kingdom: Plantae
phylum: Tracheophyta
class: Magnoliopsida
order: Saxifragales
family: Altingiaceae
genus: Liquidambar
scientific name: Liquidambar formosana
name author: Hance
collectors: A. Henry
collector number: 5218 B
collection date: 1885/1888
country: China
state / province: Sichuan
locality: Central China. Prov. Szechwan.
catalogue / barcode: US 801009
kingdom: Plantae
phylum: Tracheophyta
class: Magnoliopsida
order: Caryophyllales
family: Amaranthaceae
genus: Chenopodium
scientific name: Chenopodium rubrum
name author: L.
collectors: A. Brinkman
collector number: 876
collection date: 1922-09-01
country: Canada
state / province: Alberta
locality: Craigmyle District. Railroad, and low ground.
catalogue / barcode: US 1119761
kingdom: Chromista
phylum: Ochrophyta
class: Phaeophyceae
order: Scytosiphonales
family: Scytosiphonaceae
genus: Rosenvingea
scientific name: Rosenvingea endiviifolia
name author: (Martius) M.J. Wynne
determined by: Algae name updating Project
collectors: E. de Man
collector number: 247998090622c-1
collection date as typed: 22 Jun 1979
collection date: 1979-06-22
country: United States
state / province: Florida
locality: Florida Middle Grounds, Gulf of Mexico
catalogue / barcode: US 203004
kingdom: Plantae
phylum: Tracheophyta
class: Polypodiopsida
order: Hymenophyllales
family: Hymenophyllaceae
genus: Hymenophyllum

━━━━━━━━━━━━━━━━

# Problem requirements:
Which lines in the entries above contain the word "collectors"? Pick out each of them.

# In response:
collectors: A. Henry
collectors: A. Brinkman
collectors: E. de Man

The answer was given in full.